**Task to carry out**
Copy the entries from their start through the line containing "The pressure gauge reads 6.75 bar", leaving the pictures out.

● ● ● ● ●

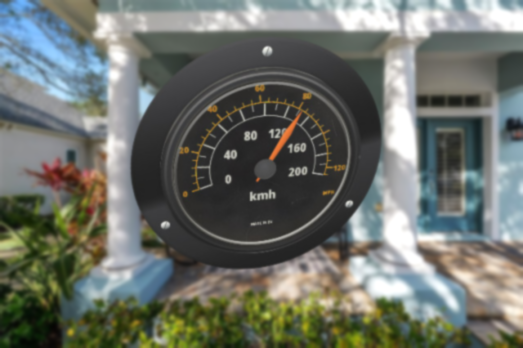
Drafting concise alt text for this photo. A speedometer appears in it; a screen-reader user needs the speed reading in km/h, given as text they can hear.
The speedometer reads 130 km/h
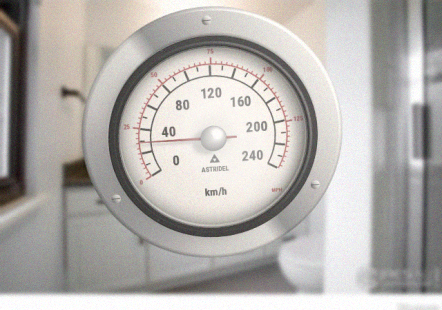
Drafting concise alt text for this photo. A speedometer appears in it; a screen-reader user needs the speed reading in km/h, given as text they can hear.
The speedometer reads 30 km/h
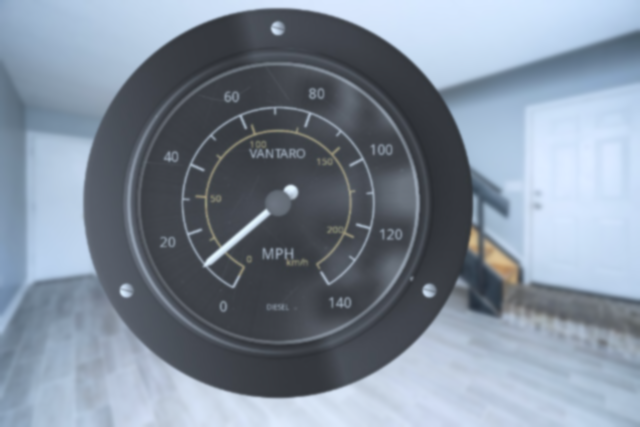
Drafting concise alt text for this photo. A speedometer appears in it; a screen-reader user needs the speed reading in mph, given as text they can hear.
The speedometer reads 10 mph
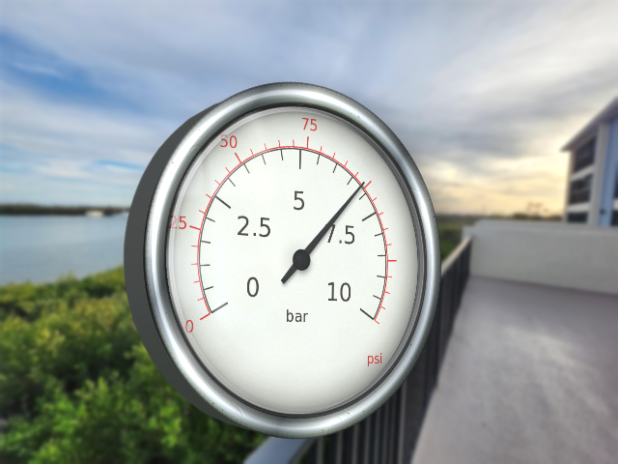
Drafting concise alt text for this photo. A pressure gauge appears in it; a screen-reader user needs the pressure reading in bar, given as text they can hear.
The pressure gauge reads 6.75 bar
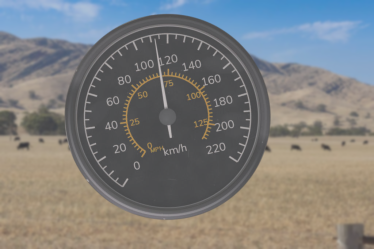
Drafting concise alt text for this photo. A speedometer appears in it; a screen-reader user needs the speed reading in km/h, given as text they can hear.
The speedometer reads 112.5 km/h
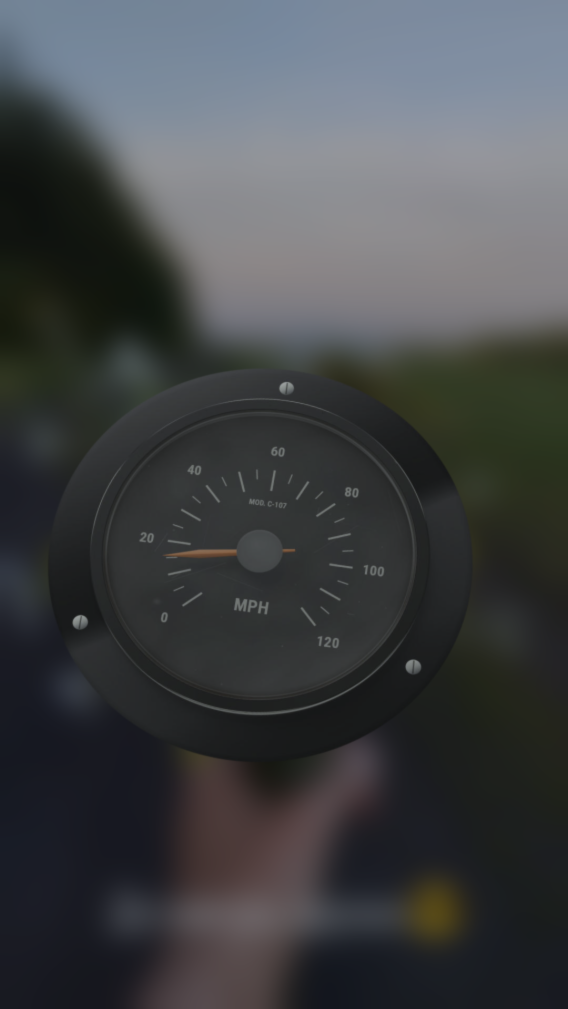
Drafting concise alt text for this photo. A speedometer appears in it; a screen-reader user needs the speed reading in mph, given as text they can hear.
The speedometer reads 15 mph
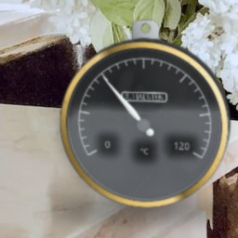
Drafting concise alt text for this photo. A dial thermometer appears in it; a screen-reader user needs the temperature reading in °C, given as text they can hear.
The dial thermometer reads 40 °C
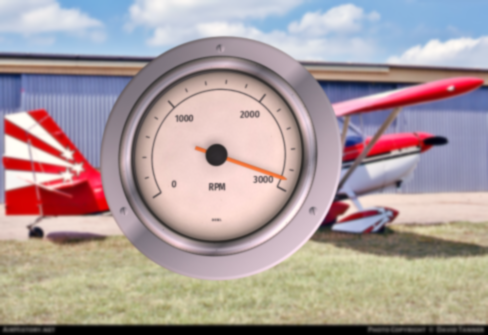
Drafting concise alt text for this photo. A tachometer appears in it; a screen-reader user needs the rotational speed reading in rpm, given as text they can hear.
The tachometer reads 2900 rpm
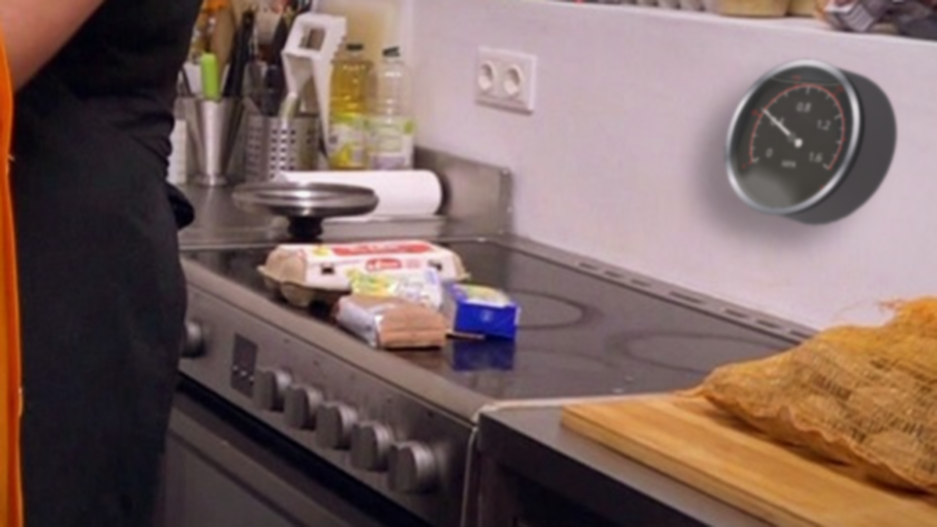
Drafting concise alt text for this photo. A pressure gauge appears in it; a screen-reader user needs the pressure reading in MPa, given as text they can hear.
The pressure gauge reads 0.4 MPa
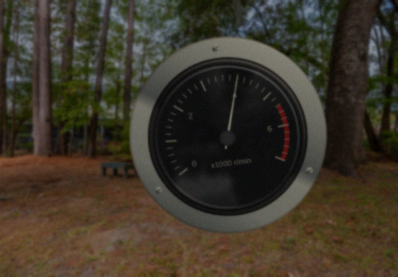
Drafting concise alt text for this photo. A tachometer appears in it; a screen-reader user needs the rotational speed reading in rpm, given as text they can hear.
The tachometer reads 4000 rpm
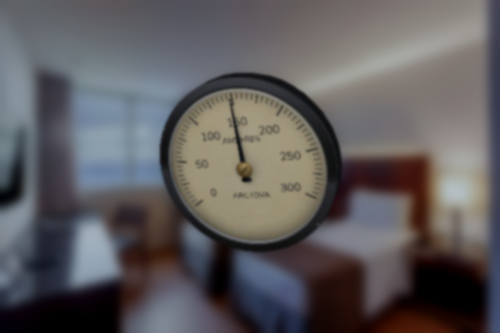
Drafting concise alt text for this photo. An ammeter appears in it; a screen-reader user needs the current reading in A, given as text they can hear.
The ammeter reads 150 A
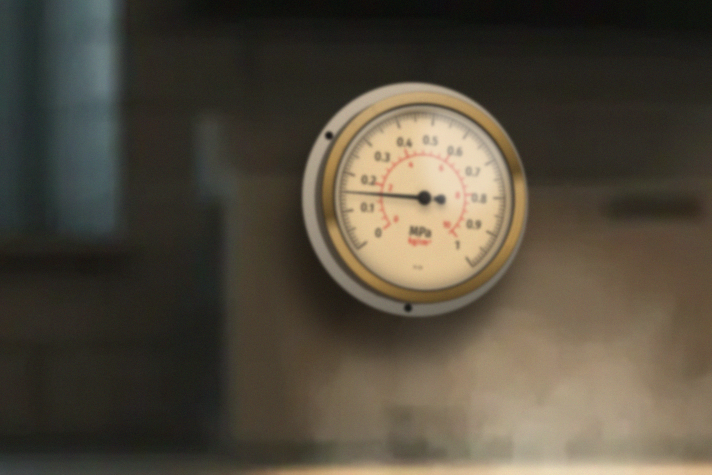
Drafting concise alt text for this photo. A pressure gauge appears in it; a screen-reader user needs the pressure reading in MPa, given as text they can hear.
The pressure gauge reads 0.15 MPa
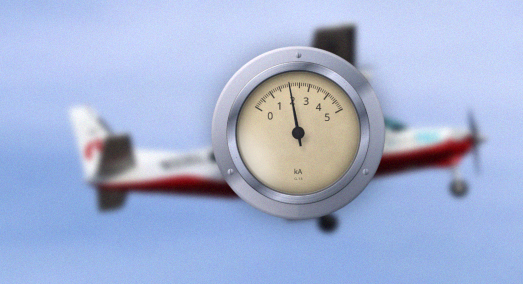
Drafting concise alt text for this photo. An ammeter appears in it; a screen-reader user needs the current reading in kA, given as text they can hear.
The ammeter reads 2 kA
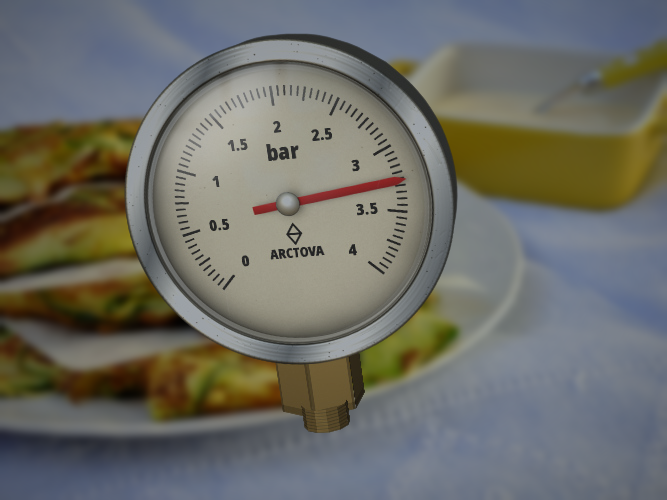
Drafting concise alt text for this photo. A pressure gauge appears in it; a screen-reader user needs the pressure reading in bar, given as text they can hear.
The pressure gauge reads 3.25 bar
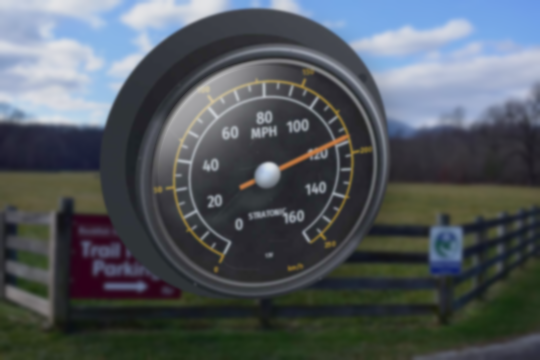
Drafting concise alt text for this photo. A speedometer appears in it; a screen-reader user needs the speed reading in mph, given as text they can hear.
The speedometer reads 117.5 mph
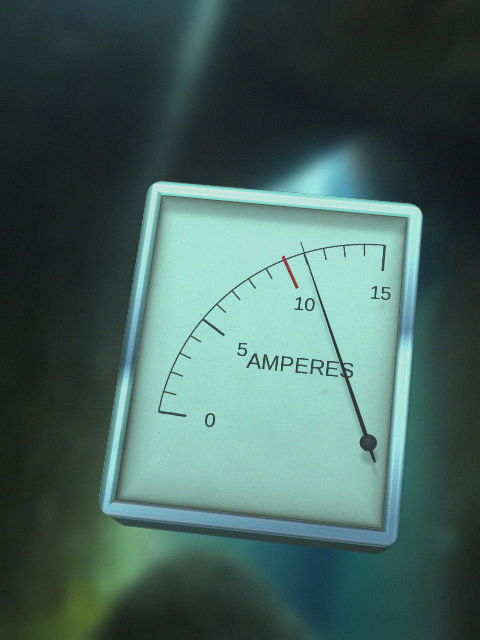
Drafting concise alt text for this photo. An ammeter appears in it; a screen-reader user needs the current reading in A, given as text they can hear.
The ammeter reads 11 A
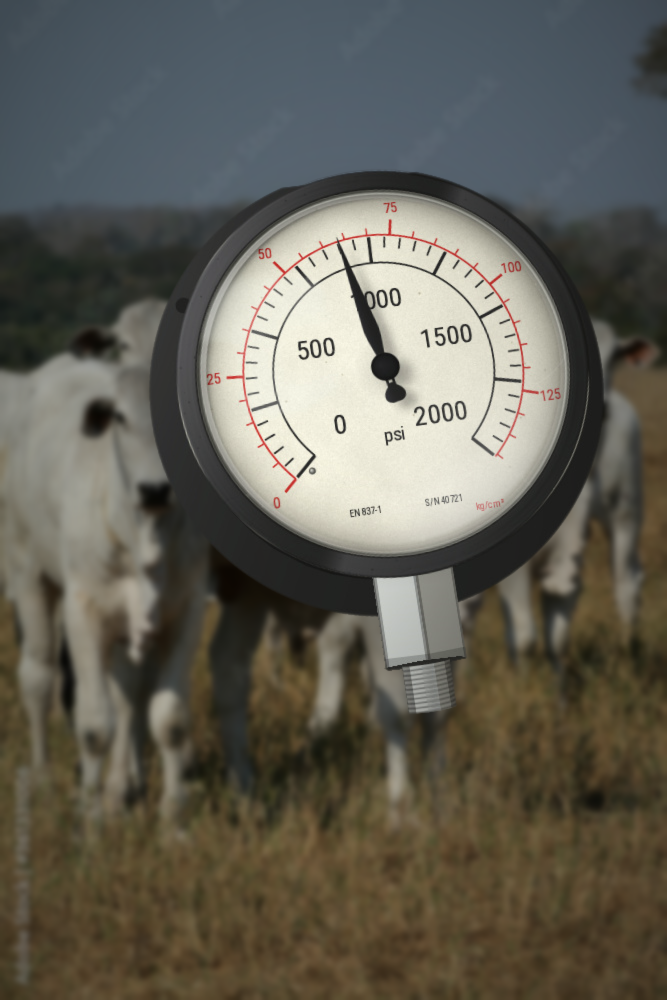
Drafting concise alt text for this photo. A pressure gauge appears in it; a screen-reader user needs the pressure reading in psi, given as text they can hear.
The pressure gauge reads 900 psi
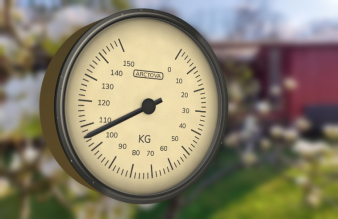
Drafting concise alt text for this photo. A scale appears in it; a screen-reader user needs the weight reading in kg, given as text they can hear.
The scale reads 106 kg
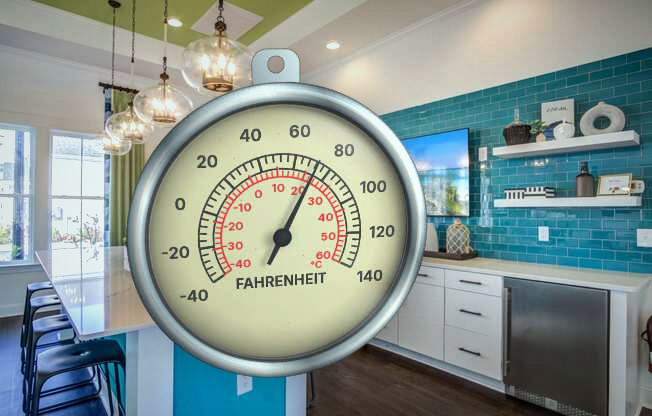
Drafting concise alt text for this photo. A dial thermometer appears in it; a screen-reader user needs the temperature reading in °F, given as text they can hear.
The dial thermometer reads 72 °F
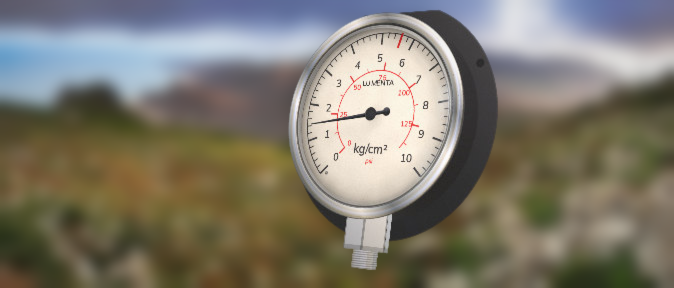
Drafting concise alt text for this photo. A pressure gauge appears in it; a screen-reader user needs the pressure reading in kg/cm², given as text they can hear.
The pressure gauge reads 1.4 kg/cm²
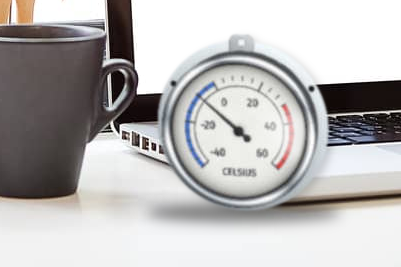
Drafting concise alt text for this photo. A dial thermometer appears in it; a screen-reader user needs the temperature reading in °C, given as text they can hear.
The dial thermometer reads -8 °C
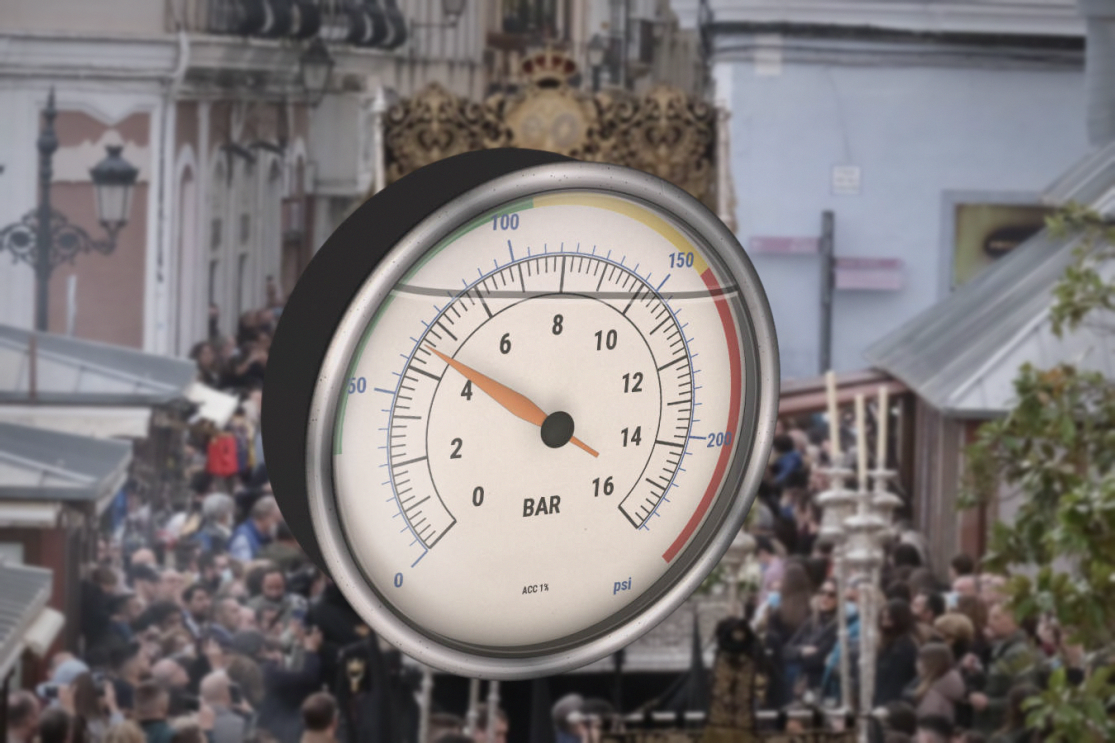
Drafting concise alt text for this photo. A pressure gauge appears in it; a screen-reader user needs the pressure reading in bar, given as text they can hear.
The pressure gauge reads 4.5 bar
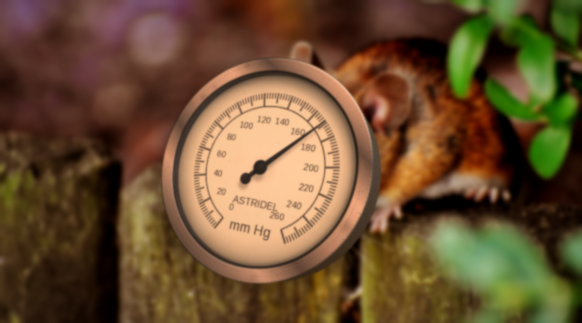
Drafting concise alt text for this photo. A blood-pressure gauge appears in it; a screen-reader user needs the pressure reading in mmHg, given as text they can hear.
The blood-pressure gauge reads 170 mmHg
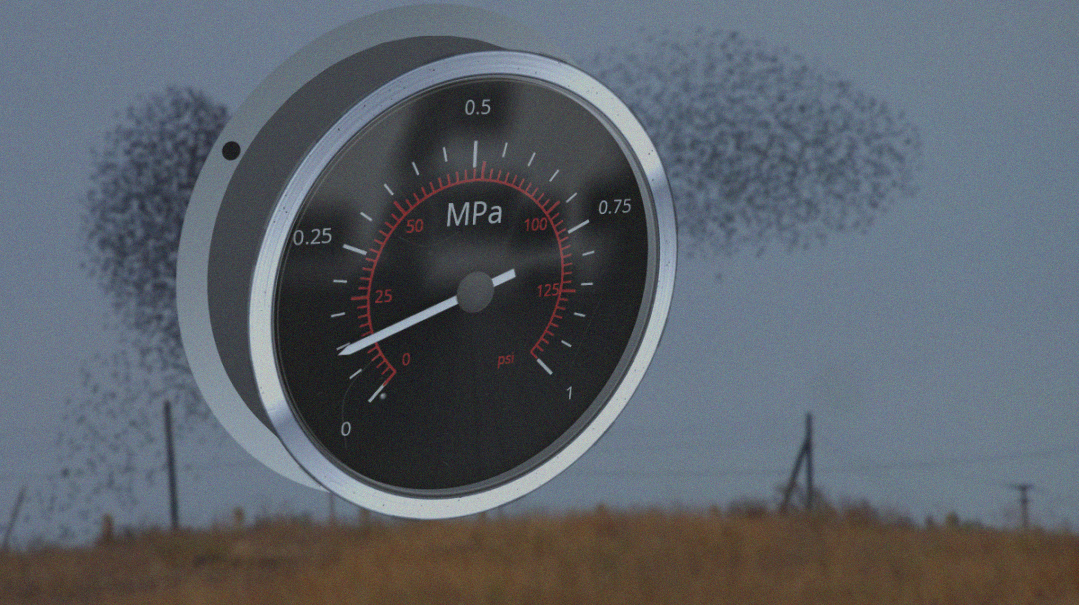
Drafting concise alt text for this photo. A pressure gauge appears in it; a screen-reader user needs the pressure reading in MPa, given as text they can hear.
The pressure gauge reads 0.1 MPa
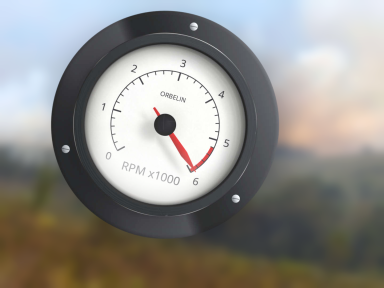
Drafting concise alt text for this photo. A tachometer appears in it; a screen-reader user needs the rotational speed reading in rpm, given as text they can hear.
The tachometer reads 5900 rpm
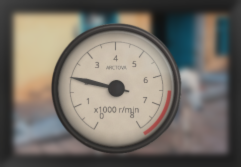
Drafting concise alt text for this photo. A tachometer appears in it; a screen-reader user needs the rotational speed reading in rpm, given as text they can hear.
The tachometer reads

● ● ● ● ●

**Output for this exercise**
Drafting concise alt text for this photo. A speedometer appears in it; a screen-reader user needs the speed reading in km/h, given as text they can hear.
The speedometer reads 130 km/h
Drafting concise alt text for this photo. A speedometer appears in it; a screen-reader user needs the speed reading in km/h, given as text they can hear.
The speedometer reads 30 km/h
Drafting concise alt text for this photo. A speedometer appears in it; a screen-reader user needs the speed reading in mph, given as text they can hear.
The speedometer reads 10 mph
Drafting concise alt text for this photo. A pressure gauge appears in it; a screen-reader user needs the pressure reading in bar, given as text they can hear.
The pressure gauge reads 6.75 bar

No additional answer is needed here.